Starting a business can be daunting and can seem financially out of reach. Fortunately, there are loans specifically available to help small businesses reach goals and access important resources. Here’s a guide to help you get started:
What is an SBA 7(a) Loan?
Lenders, like Wasatch Peaks, partner with the Small Business Association (SBA) to offer loan programs to help small businesses. These funds can be used in a variety of ways to reach long-term goals and help the business succeed. There are different types of specific SBA 7(a) loans to accommodate a range of businesses, including the SBA microloan program that specifically helps startups and early-stage businesses.
Before applying for the loan, you’ll need to calculate the amount that you need to borrow.

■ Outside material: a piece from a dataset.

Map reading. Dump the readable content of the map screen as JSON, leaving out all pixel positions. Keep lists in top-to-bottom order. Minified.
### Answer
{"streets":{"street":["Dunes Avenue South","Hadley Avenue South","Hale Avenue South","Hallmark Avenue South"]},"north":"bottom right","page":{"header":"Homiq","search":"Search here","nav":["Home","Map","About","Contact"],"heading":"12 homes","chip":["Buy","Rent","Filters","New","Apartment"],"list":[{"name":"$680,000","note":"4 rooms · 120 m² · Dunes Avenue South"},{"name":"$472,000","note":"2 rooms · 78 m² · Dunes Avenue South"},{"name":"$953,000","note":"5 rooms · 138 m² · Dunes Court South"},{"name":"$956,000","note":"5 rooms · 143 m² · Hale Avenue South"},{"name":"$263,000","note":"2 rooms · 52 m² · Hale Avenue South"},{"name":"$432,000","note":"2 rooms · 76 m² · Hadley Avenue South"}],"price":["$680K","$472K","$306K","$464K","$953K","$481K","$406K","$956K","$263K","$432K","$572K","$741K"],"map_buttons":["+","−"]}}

This will include business expenses like rent, payroll, and product costs, along with any costs related to permits, fees, and licensing.
If you don’t already have a business plan written out, you’ll then need to write out your business plan in detail. Identify production and marketing strategies, cost and pricing, challenges you may face, and any other aspects that could help show that you have thoroughly thought through your business model and have a plan for at least the first year of business.
Apply and Qualify
To apply for an SBA 7(a) loan, you’ll need to fill out an application and submit your business plan. You may also need to supply tax returns, collateral, any contracts or agreements, income statements, and applicable licenses and permits. These documents will be utilized to verify and assess different parts of the business.

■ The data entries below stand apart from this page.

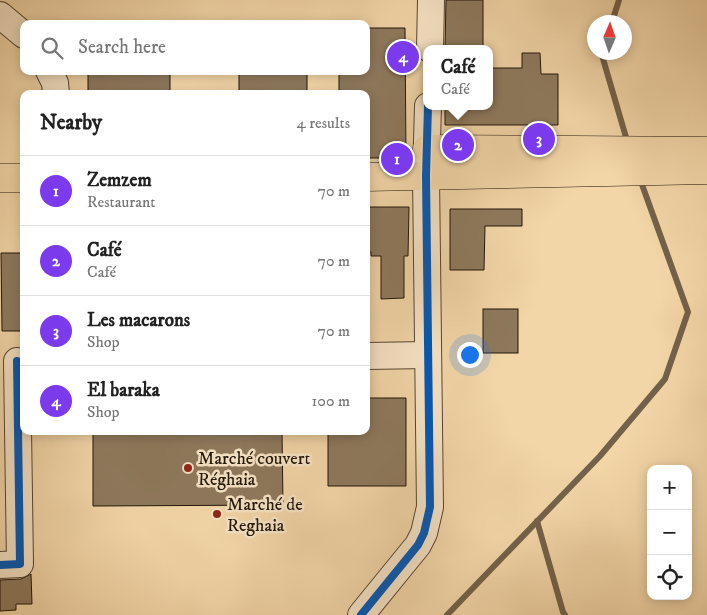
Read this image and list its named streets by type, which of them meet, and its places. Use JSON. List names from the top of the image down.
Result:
{
  "places": ["Marché couvert Réghaia", "Marché de Reghaia"],
  "north": "top",
  "page": {
    "search": "Search here",
    "pins": [
      "4",
      "3",
      "2",
      "1"
    ],
    "popup": ["Café", "Café"],
    "heading": ["Nearby", "4 results"],
    "list": [
      {
        "mark": "1",
        "name": "Zemzem",
        "note": "Restaurant",
        "value": "70 m"
      },
      {
        "mark": "2",
        "name": "Café",
        "note": "Café",
        "value": "70 m"
      },
      {
        "mark": "3",
        "name": "Les macarons",
        "note": "Shop",
        "value": "70 m"
      },
      {
        "mark": "4",
        "name": "El baraka",
        "note": "Shop",
        "value": "100 m"
      }
    ],
    "map_buttons": ["+", "−"]
  }
}
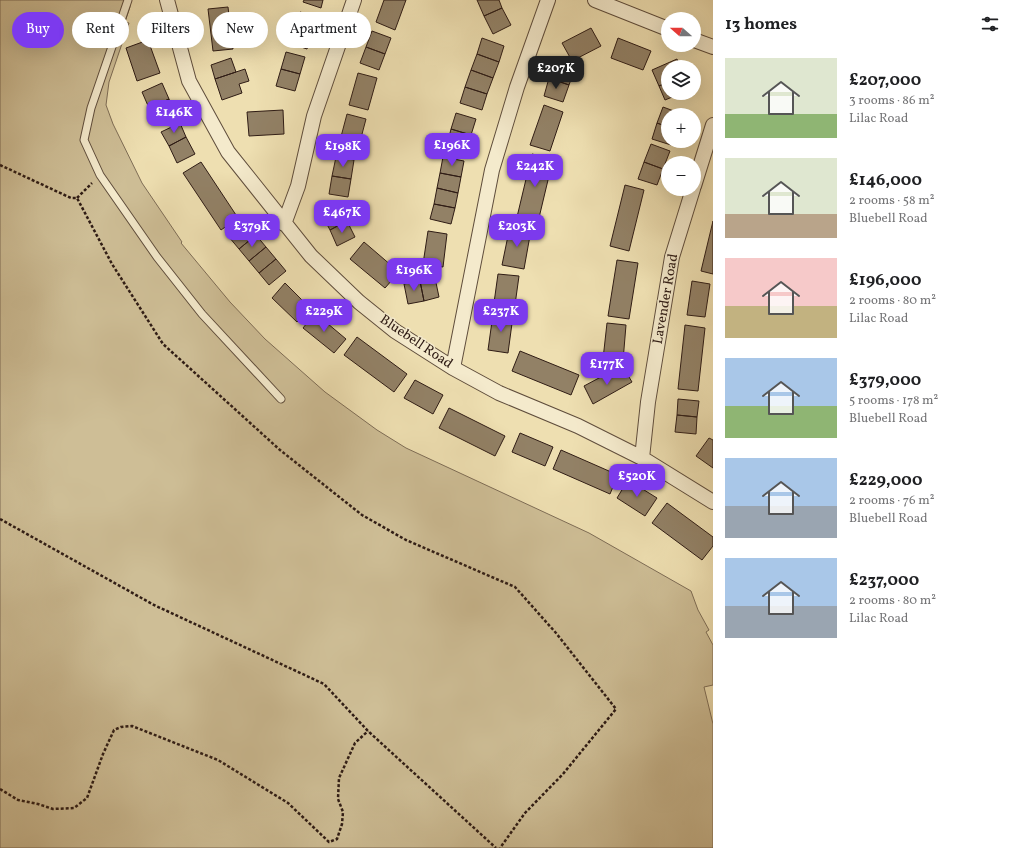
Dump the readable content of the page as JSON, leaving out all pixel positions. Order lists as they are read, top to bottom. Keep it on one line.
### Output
{"streets":{"street":["Lavender Road","Bluebell Road"]},"crossings":[["Lavender Road","Bluebell Road"]],"north":"left","page":{"heading":"13 homes","map_buttons":["+","−"],"chip":["Buy","Rent","Filters","New","Apartment"],"list":[{"name":"£207,000","note":"3 rooms · 86 m² · Lilac Road"},{"name":"£146,000","note":"2 rooms · 58 m² · Bluebell Road"},{"name":"£196,000","note":"2 rooms · 80 m² · Lilac Road"},{"name":"£379,000","note":"5 rooms · 178 m² · Bluebell Road"},{"name":"£229,000","note":"2 rooms · 76 m² · Bluebell Road"},{"name":"£237,000","note":"2 rooms · 80 m² · Lilac Road"}],"price":["£207K","£146K","£196K","£198K","£242K","£467K","£379K","£203K","£196K","£229K","£237K","£177K","£520K"]}}
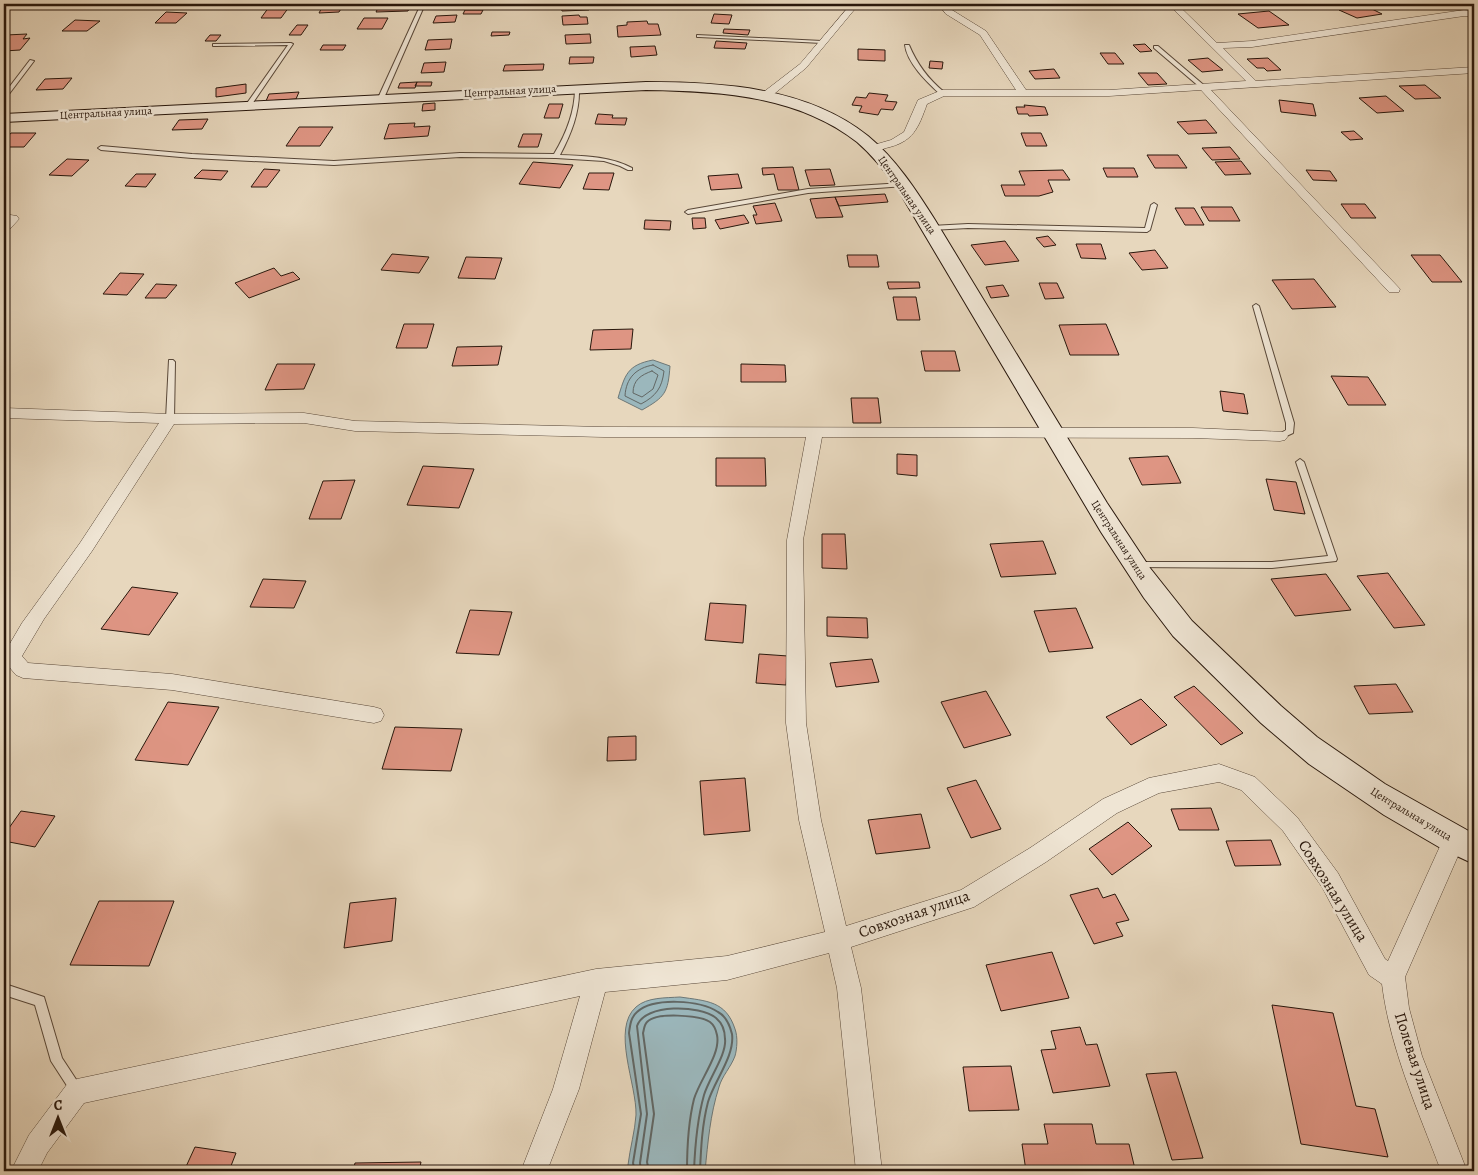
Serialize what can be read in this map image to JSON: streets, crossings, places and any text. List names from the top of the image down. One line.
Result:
{"streets":{"street":["Центральная улица","Совхозная улица","Полевая улица"]},"crossings":[["Совхозная улица","Полевая улица"]],"north":"top"}
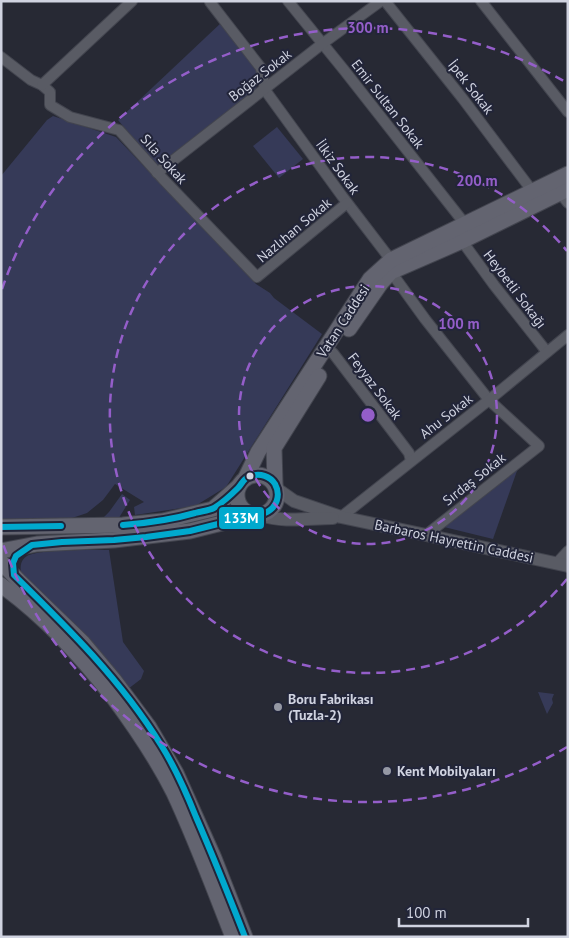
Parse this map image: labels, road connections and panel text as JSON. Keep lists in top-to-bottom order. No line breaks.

Because this type of loan is so popular, it can also be more competitive to qualify for it. Typically, SBA loans are approved by the lender, with the approval process taking into account a variety of factors. Most borrowers will need to have a good personal credit score or be able to provide information about several years of revenue to verify their history and credit worthiness.

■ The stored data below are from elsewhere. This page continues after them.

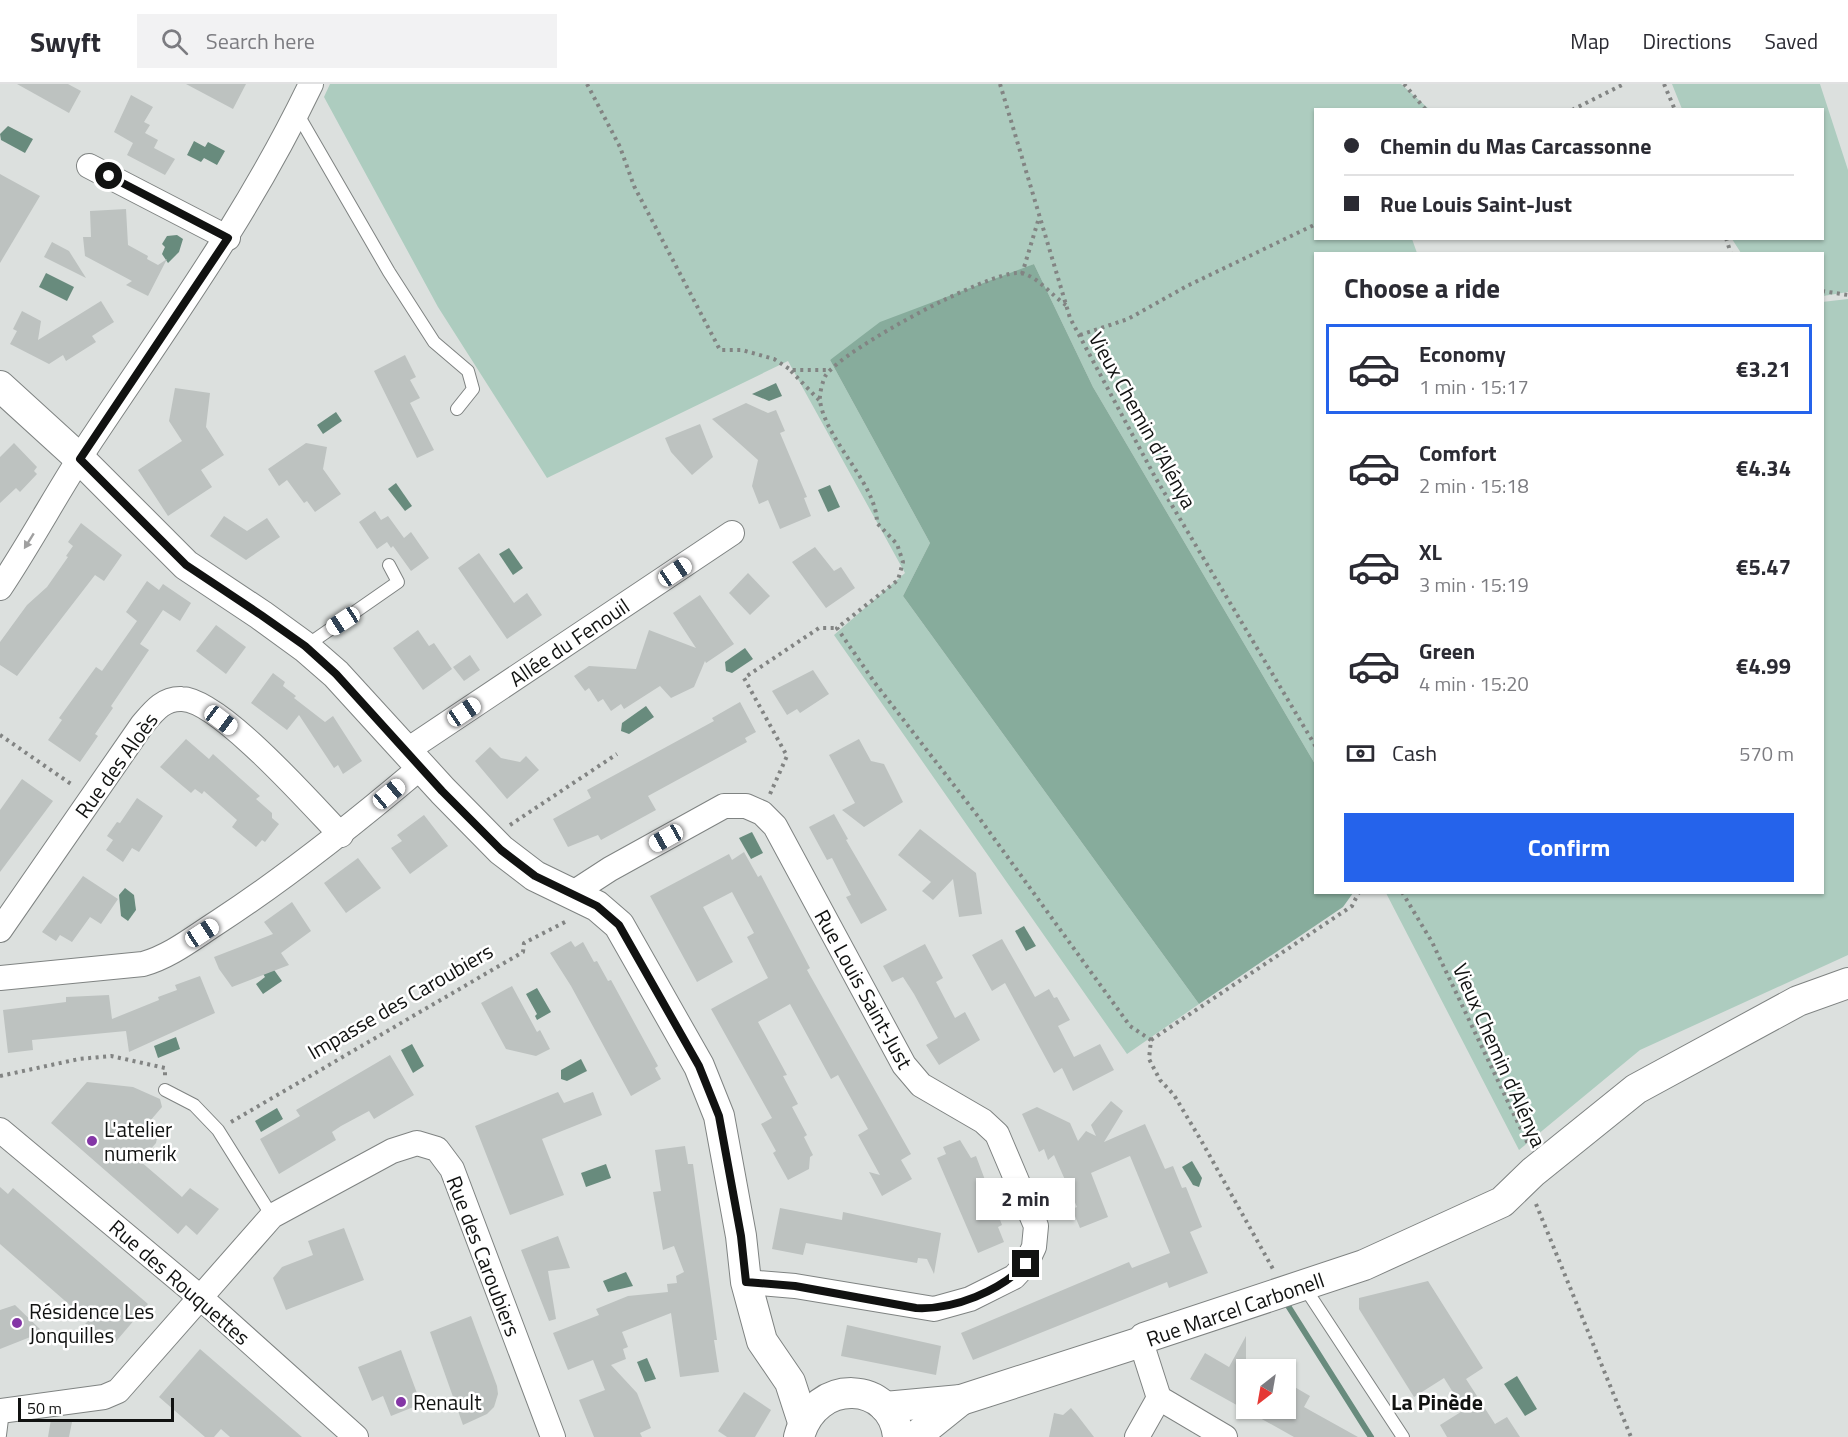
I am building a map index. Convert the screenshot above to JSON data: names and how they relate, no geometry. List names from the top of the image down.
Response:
{
  "streets": {
    "street": [
      "Allée du Fenouil",
      "Rue des Aloès",
      "Rue Louis Saint-Just",
      "Rue des Caroubiers",
      "Rue des Rouquettes",
      "Rue Marcel Carbonell"
    ],
    "path": ["Vieux Chemin d’Alénya", "Impasse des Caroubiers"]
  },
  "crossings": [
    ["Vieux Chemin d’Alénya", "Rue Marcel Carbonell"],
    ["Allée du Fenouil", "Rue des Aloès"],
    ["Rue des Caroubiers", "Rue des Rouquettes"]
  ],
  "districts": ["La Pinède"],
  "places": ["L'atelier numerik", "Résidence Les Jonquilles", "Renault"],
  "scale_bar": "50 m",
  "north": "bottom left",
  "page": {
    "header": "Swyft",
    "search": "Search here",
    "nav": ["Map", "Directions", "Saved"],
    "banner": ["Chemin du Mas Carcassonne", "Rue Louis Saint-Just"],
    "heading": "Choose a ride",
    "list": [
      {
        "name": "Economy",
        "note": "1 min · 15:17",
        "value": "€3.21"
      },
      {
        "name": "Comfort",
        "note": "2 min · 15:18",
        "value": "€4.34"
      },
      {
        "name": "XL",
        "note": "3 min · 15:19",
        "value": "€5.47"
      },
      {
        "name": "Green",
        "note": "4 min · 15:20",
        "value": "€4.99"
      }
    ],
    "pay": ["Cash", "570 m"],
    "buttons": "Confirm",
    "bubble": "2 min",
    "scale": "50 m"
  }
}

Not all businesses will be eligible to receive loans from the SBA. While there are other restrictions that may make a business ineligible, the SBA lists the following as eligibility requirements:
- Operate for profit
- Be considered a small business, as defined by the SBA
- Be engaged in, or propose to do business in, the United States or its possessions
- Have reasonable invested equity
- Use alternative financial resources, including personal assets, before seeking financial assistance
- Be able to demonstrate a need for a loan
- Use the funds for a sound business purpose
- Not be delinquent on any existing debt obligations to the U.S. government
Using the Loan
The SBA enables lenders to provide loans like the 7(a) loan to help small businesses reach their goals. This means that you can use a 7(a) SBA loan for long-term goals like commercial real estate projects, business expansion or acquisition, leasehold improvement for new construction or remodeling, inventory and equipment, working capital and debt refinancing.
The majority of 7(a) loans have a repayment schedule with monthly payments that cover principal and interest. Some 7(a) loans are fixed-rate loans, while others are variable rate loans. The fixed-rate loans will have a consistent payment amount, while variable rate loan payments can fluctuate with the interest rate changes.
Your dreams and goals for your small business may be much more do-able than you previously thought. Once you qualify for an SBA 7(a) loan, you can build your business and start working towards your long-term business goals.